A los 74 fallecidos de Port Said se suman otros dos muertos en una protesta en la ciudad de Suez.

Egipto vive una turbulenta transición política, resurgida tras la tragedia del estadio de Port Said. El pasado miércoles 74 personas fallecieron y 1.000 resultaron heridas tras el partido del Masri contra el Ahly. Sin apenas controles policiales, el encuentro estuvo caracterizado por la tensión entre los hinchas de ambos equipos, que acabó en una gran pelea y pánico colectivo. Por su parte, la policía apenas intervino, en un miércoles negro para el fútbol.

Pronto llegaron las protestas ante esta situación y miles de manifestantes salían a la calle para pedir responsabilidades por lo ocurrido, tanto a la Policía como al Ejército y a los políticos.

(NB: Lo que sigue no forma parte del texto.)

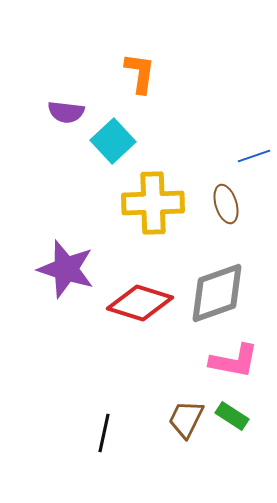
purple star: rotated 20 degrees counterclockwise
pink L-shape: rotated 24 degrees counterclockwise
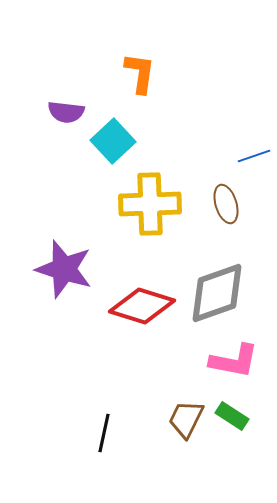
yellow cross: moved 3 px left, 1 px down
purple star: moved 2 px left
red diamond: moved 2 px right, 3 px down
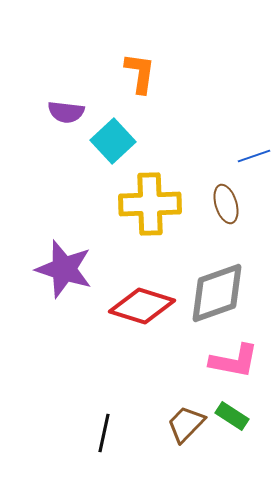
brown trapezoid: moved 5 px down; rotated 18 degrees clockwise
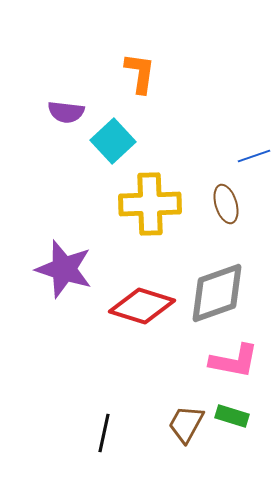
green rectangle: rotated 16 degrees counterclockwise
brown trapezoid: rotated 15 degrees counterclockwise
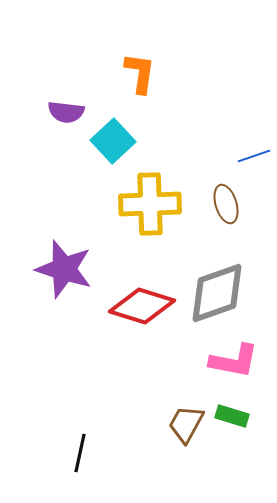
black line: moved 24 px left, 20 px down
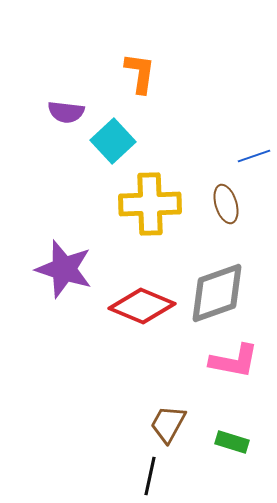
red diamond: rotated 6 degrees clockwise
green rectangle: moved 26 px down
brown trapezoid: moved 18 px left
black line: moved 70 px right, 23 px down
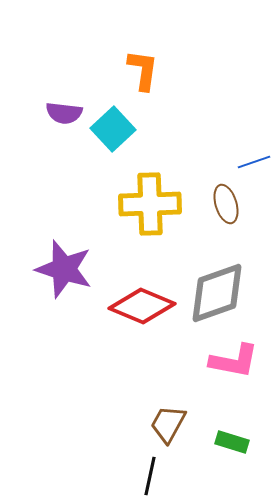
orange L-shape: moved 3 px right, 3 px up
purple semicircle: moved 2 px left, 1 px down
cyan square: moved 12 px up
blue line: moved 6 px down
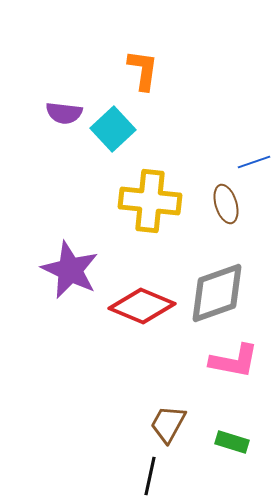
yellow cross: moved 3 px up; rotated 8 degrees clockwise
purple star: moved 6 px right, 1 px down; rotated 8 degrees clockwise
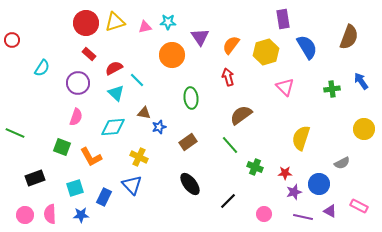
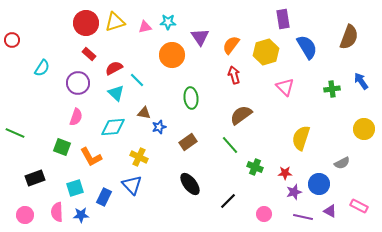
red arrow at (228, 77): moved 6 px right, 2 px up
pink semicircle at (50, 214): moved 7 px right, 2 px up
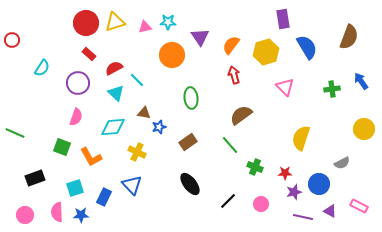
yellow cross at (139, 157): moved 2 px left, 5 px up
pink circle at (264, 214): moved 3 px left, 10 px up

En el Parlamento, estos últimos discutían el triste suceso. Saad al Katatni, líder de los Hermanos Musulmanes, tachó de deficientes y negligentes a las fuerzas policiales y del Ejército. «Las Fuerzas de Seguridad no cumplieron ni con su misión ni con su profesión por la falta de organización ante estos acontecimientos,» admitió Katatni.

Toda la jornada estuvo guiada por un goteo incesante de dimisiones. Tanto el jefe de los servicios de Inteligencia y de Seguridad de Port Said, como el gobernador de la provincia y el presidente de la Federación Egipcia de Fútbol abandonaron sus puestos de trabajo. Kamal al Ganzuri, primer ministro, asumió su responsabilidad política.

Los manifestantes se congregaron alrededor de la sede del Parlamento egipcio y fueron los protagonistas de nuevos enfrentamientos con las fuerzas del orden. No pedían la dimisión de Ganzuri, como lo hacían varios diputados, sino la caída de la Junta militar. Desde el Ministerio de Sanidad se mostraba la cifra de casi 400 heridos en estos disturbios. En otros puntos del país también se encontraban protestas que se saldaron don dos muertos por disparos de las fuerzas policiales en la ciudad de Suez.

El fútbol no es sólo deporte, la peor tragedia en Egipto relacionada con este juego tiene connotaciones políticas, ligadas a la complicada transición hacia la democracia por la que está atravesando el país.